The owlets were not near, and were silent at the time, so we couldn't find them. Very likely they were in the small trees 50 yards away where we saw them yesterday, and their mother had retreated to a distance so she could have a moment's peace.
The male Little Owl was in his usual place on the chestnut tree, in the shade of the leaves.
A Blackcap was singing in a dead bush in the Flower Walk.
Usually they are next to invisible among the leaves, and they also hate being stared at, so it was an unusually clear view of him -- though from too far away, as usual.
There is a family of Wrens in an isolated hawthorn tree near the Queen's Temple, and you can often hear the male singing -- in fact you can hear this tiny bird's very loud song from a hundred yards away. Today the sun had brought him out on a bare twig, with his beak wide open and singing fit to bust.

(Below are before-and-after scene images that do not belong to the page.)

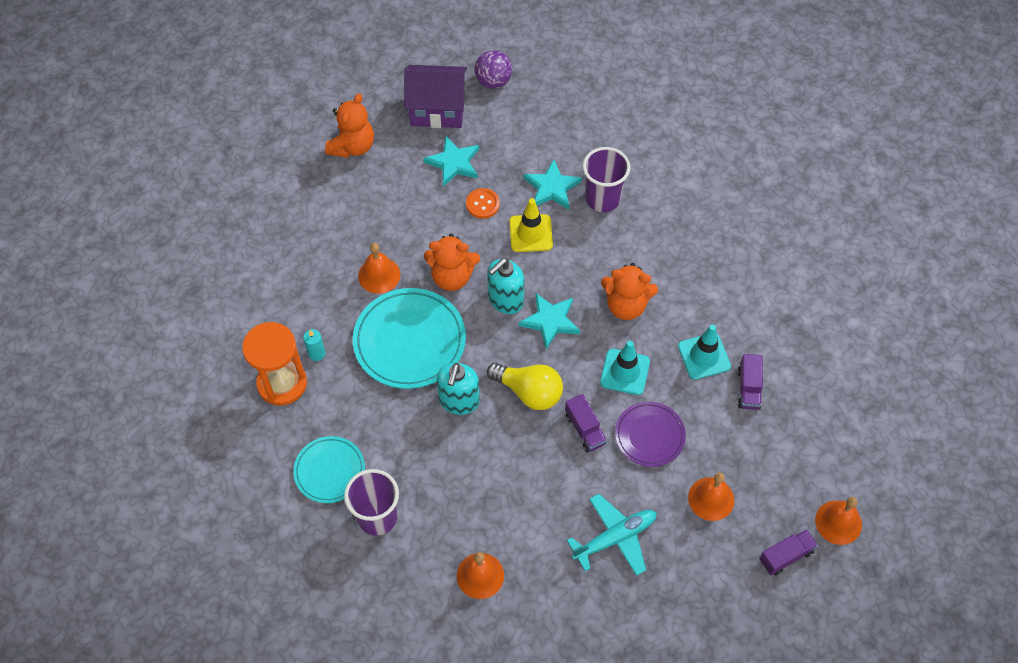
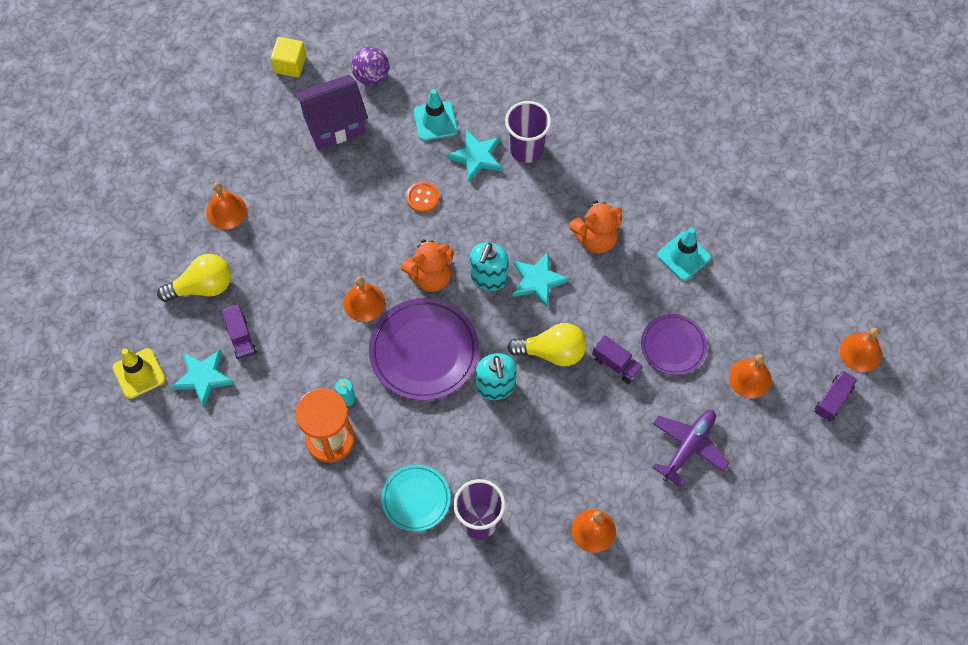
camera: 25 degrees left, 5 degrees up
orange teddy bear [325,93,374,158] -> none
turquoise plate [353,288,466,389] -> purple plate [369,298,479,401]
turquoise star [423,136,479,187] -> turquoise star moved to [172,349,234,407]
yellow traffic cone [510,198,553,252] -> yellow traffic cone moved to [113,348,165,399]
turquoise plane [567,494,657,576] -> purple plane [652,410,729,487]
turquoise traffic cone [600,341,650,395] -> turquoise traffic cone moved to [414,89,458,141]
purple truck [738,354,763,410] -> purple truck moved to [222,305,257,359]
none -> yellow light bulb [157,254,231,302]
none -> orange bell [206,183,247,229]
none -> yellow cube [271,37,306,77]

The Mute Swan family on the Long Water passed close to the Coots' nest at Peter Pan, causing the usual standoff.
These Coots, which lost their first brood, have industriously started again in the same place. A pity that it's a rotten place exposed to gulls -- they would have done much better to move to a bush on the side of the lake.
A new pair of Great Crested Grebes has taken over the territory by the bridge, next to the wire basket that is full of fish.
They were staying under the arch, away from the mad rumpus caused by the triathlon on the Serpentine.